First, plan ahead. If you feel comfortable, talk to your employer (either your boss or your HR department representative) about your plans to continue to breastfeed after returning to work. Your employer must provide you with a private and sanitary place to pump (not the bathroom stall!). Think about your work schedule and your baby's feeding schedule and determine what the best time(s) will be for you to pump. If your baby is young and nursing often, you may need to pump two or three times a day in order to maintain the appropriate milk supply. If your baby is older, once a day may be enough.
Also consider the equipment you will need. Where and how you will store the milk at work? A refrigerator is great but a good cooler will work too. And of course a high quality breast pump is worth the investment. Many maternity stores rent pumps. If you are having trouble finding a rental, ask the staff at your doctor's office or the OB department in your hospital.

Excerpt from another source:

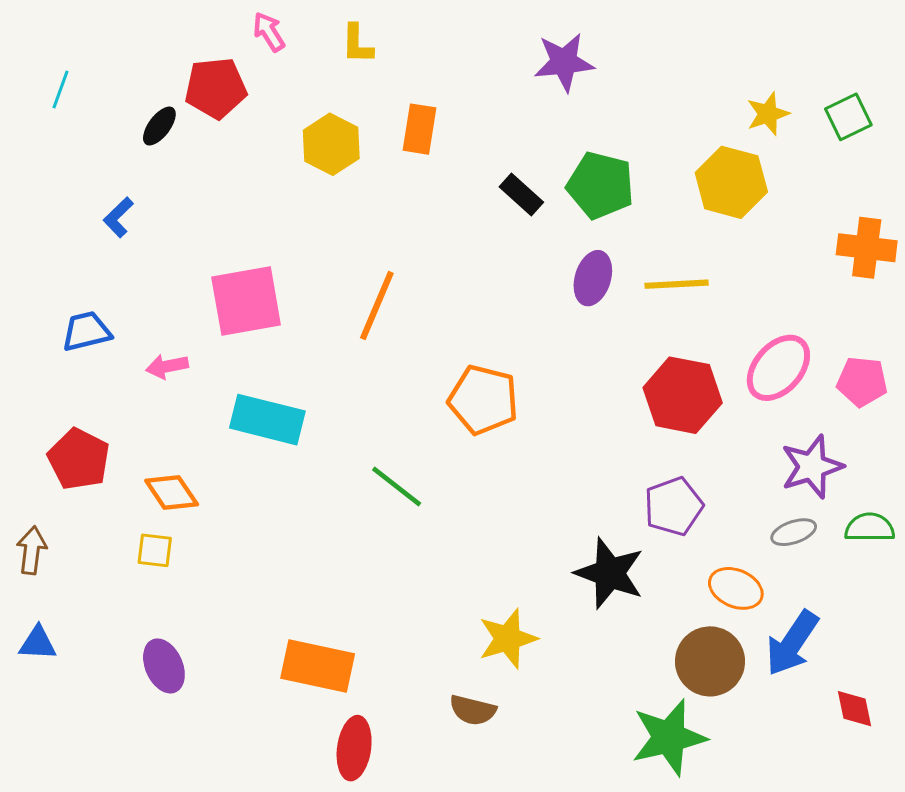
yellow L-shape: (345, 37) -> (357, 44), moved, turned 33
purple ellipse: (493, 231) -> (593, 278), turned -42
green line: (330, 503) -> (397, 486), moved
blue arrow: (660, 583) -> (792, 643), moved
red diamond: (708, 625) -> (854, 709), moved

It is important that you feel comfortable with pumping well before you return to work. Begin pumping well in advance – this will give you a chance to begin storing some milk and will also give your baby a chance to become comfortable with the bottle.
Work with your daycare provider to ensure that they understand your wishes in regards to the feeding of your baby. Be sure they understand that your breast milk is a valuable commodity – it should not go to waste! But, by the same token, it should be used too. Set guidelines for when and how other foods (or formula) can be given to your baby. Also establish a good system for the transfer and storage of breast milk. Make sure there is always a little extra milk on hand in case your baby has a growth spurt or extra milk is needed.
When you are home, breastfeed as often as possible. This will help prevent your milk supply from decreasing, which can be one of the biggest challenges a nursing working mom faces. Also, it can help both you and your baby feel connected to each other.
Even though the return to work can be a stressful time, try and take of yourself. Eat well, get as much sleep as possible and take time for yourself. If you are not healthy and rested, your milk supply will be affected which will only make the return to work more challenging. As with all things in motherhood, you cannot care for your child unless you take care of yourself first!